A consortium comprising Phatisa, ES-KO, and management, has acquired 100% of International Facilities Services (IFS) from Development Partners International (DPI) for an undisclosed sum.
Established in 2000, IFS is an African integrated facilities management business, supporting blue-chip customers operating in remote sites. Having started its activities in South Africa, IFS has progressively expanded its footprint, servicing more than 40 remote sites across six African countries including Mozambique, DRC and Zambia.
IFS employs about 4,000 people and provides comprehensive facility management solutions including catering, cleaning, laundry, pest control, site management and housekeeping services.
Rinolan Moodley, senior partner at Phatisa, commented: “We are excited to partner with IFS and ES-KO to further our mission of driving sustainable growth and creating a meaningful impact across the African continent. This investment epitomises our commitment to combining financial and operational performance with positive social and environmental outcomes.”
Franco Zanotti, president of ES-KO, stated: “Our partnership with IFS and Phatisa reflects our philosophy in providing exceptional services to customers while fostering local economic development and sustainability. While IFS will remain operationally autonomous – we see exciting opportunities to develop synergies by sharing best practices and know-how.”

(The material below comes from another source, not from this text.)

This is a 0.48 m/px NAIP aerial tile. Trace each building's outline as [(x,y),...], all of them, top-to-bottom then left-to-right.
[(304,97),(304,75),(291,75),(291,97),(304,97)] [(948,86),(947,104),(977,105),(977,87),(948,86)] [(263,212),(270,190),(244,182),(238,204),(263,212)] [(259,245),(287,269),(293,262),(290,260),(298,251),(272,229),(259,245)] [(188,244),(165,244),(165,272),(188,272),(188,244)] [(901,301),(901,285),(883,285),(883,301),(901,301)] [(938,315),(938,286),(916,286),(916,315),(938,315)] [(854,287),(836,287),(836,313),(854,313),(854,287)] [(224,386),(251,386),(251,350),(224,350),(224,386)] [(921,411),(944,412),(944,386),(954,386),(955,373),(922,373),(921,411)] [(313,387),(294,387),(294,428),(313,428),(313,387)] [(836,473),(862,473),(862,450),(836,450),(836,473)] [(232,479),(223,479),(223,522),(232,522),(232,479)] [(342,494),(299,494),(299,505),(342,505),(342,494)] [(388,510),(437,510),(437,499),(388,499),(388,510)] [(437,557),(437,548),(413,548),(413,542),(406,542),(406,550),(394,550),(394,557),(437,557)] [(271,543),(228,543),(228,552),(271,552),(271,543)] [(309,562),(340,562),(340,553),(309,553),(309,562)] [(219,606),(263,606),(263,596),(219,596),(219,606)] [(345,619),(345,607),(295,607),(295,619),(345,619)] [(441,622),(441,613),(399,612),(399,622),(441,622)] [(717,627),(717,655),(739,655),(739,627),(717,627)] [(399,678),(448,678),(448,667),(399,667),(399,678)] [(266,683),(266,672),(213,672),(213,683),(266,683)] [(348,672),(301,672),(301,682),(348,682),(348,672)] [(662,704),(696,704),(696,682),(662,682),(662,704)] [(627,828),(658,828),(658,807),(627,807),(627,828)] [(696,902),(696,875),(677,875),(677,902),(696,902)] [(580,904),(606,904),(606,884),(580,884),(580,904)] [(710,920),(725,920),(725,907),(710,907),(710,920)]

Henlo Webber, CEO of IFS, added: “This partnership marks a significant milestone for IFS. We are enthusiastic about the opportunities this collaboration brings in terms of growth and enhancing our impact on the communities we serve – whilst continuing to effectively serve our customers. We believe in a culture of creating a home for our employees and a home experience to our customers, which we feel is aligned to the same values of Phatisa and ES-KO. With the support of our new shareholders, we are poised to achieve our vision of becoming the leading facilities management group in Africa.”
The transaction remains subject to regulatory approvals.
Debt financing was provided by Standard Bank and lead advisors to Phatisa and ES-KO included DLA Piper (legal), EY (financial and tax) and IBIS (ESG).